Which brings us to the Enlightenment (weakening of papal authority), Gutenberg's invention of the printing press (the spread of literacy to the common people), the Reformation (rejection of papal authority and beginning of church governance by laypeople), the advent of modern liberal democracy (rule by the propertied people), and modern liberal-leftist anarchy (rule by demagogues, semi-literates and the masses of the poor who are addicted to the public purse). You can read about this intellectual/theological development (or devolution) at my Literature web-page.

In Rod Dreher's recent article How The Social Order Crumbles, he traces the beginning, the growth... and the demise of modern democracy. The inscription under the above photo states - "Our Constitution was made only for a moral and religious people..." by President John Adams.

Dreher writes - "The problems in liberalism didn’t show up until now because most people in liberal democratic countries took the Judeo-Christian moral framework for granted. If the human rights (for example) that liberalism enshrines are something real, then they have to be grounded in something transcendent. It has been observed many times that liberalism is mostly a secularized version of Christianity; there’s a lot of truth to that. As I read [#1 best seller] Why Liberalism Failed, I take [the author] Deneen as saying that liberalism had to fail because at its core it stands for liberating the individual from an unchosen obligation. Ultimately, it forms consumers, not citizens."
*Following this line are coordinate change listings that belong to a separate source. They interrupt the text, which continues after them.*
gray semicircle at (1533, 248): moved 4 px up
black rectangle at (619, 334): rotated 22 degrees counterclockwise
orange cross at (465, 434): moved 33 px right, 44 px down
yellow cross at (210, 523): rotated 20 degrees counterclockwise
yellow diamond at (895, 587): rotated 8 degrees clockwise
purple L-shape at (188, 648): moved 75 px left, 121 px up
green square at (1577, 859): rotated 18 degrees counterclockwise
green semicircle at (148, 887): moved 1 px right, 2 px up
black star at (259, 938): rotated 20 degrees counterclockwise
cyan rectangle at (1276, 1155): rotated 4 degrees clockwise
Modern liberal democracy assumed the moral and religious principles of Western Christianity, which had come to the point of toleration of myriads of differing theological and organizational modes, so today we have tens of thousands of denominations with conflicting doctrines that all claim to have the truth. When by now this toleration has widened to include first the Jews, then the Muslims, then Buddhists, Hindus, Confucians, and even atheists and hedonists, it has devolved into the nebulous mush of what Justice Anthony Kennedy described in his infamous line that Dreher quotes: "At the heart of liberty is the right to define one’s own concept of existence, of meaning, of the universe, and of the mystery of human life."

In traditional Christian theology, however, liberty or freedom is the ability to choose and to act upon what is good and right. It assumes objective goodness and rightness as aspects of the Divine nature. But when liberty or freedom comes to mean the right to define one's own meaning of the universe, in other words, to believe and act in whatever way one wishes, it degenerates into consumerism, hedonism, and anarchy. The masses of people have found their way to the public purse.
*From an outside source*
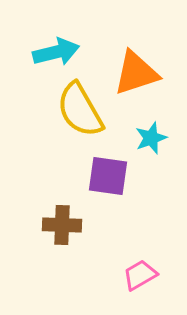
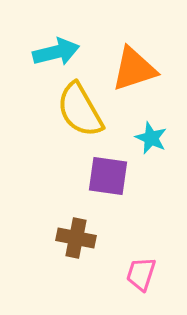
orange triangle: moved 2 px left, 4 px up
cyan star: rotated 28 degrees counterclockwise
brown cross: moved 14 px right, 13 px down; rotated 9 degrees clockwise
pink trapezoid: moved 1 px right, 1 px up; rotated 42 degrees counterclockwise
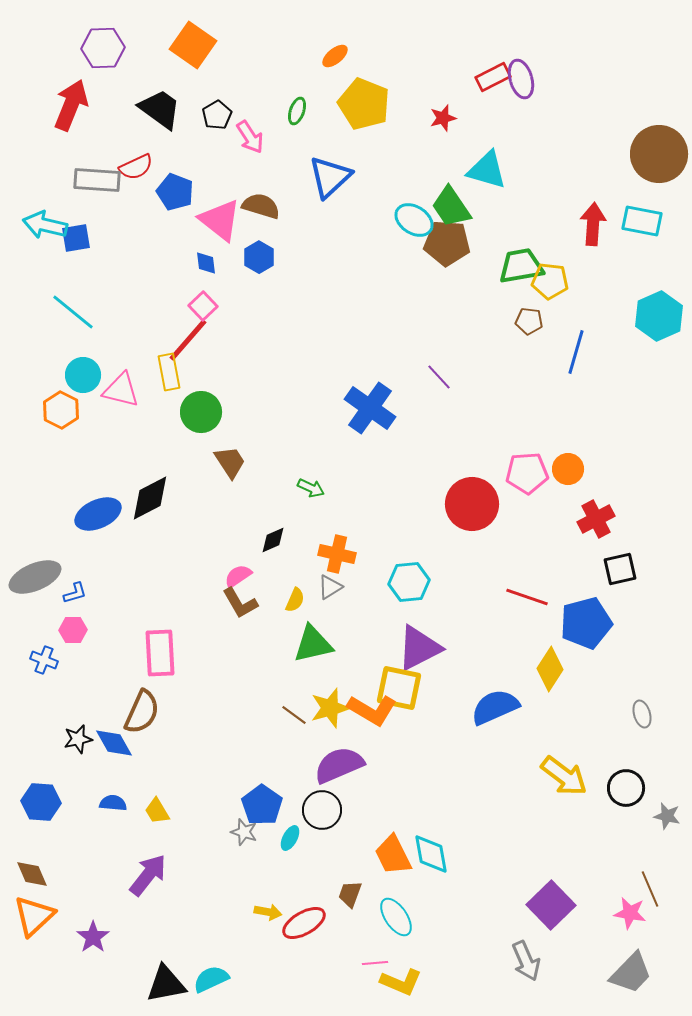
In the comments section of Dreher's article, one person wrote: "We have learned, as a people, that there are no moral truths binding on anyone. There is no moral truth that cannot be simply dismissed and ignored."

I replied to that comment - "Another way to put this is: 'There are absolutely no absolutes, and that's the absolute truth.' By reducing his words to this bare-bones restatement, we can see its obvious absurdity.
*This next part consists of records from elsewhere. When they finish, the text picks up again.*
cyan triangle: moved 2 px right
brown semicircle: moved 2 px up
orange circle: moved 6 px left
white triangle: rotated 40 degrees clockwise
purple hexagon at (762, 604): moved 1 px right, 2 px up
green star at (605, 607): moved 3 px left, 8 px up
To state it positively, there ARE absolute truths, but they are not easy to comprehend and even more difficult to put into practice. It requires faith, self-denial, and a deep sense of our own finitude and fallibility.

We must return to these basic Christian virtues and submit ourselves to the greater wisdom of God's revealed truth in Christ, in the Scriptures, and in the great Fathers and Mothers of the Church. No one human being is perfect, infallible or absolute, which is why we need to be guided by the consensus of godly men and women of the faith."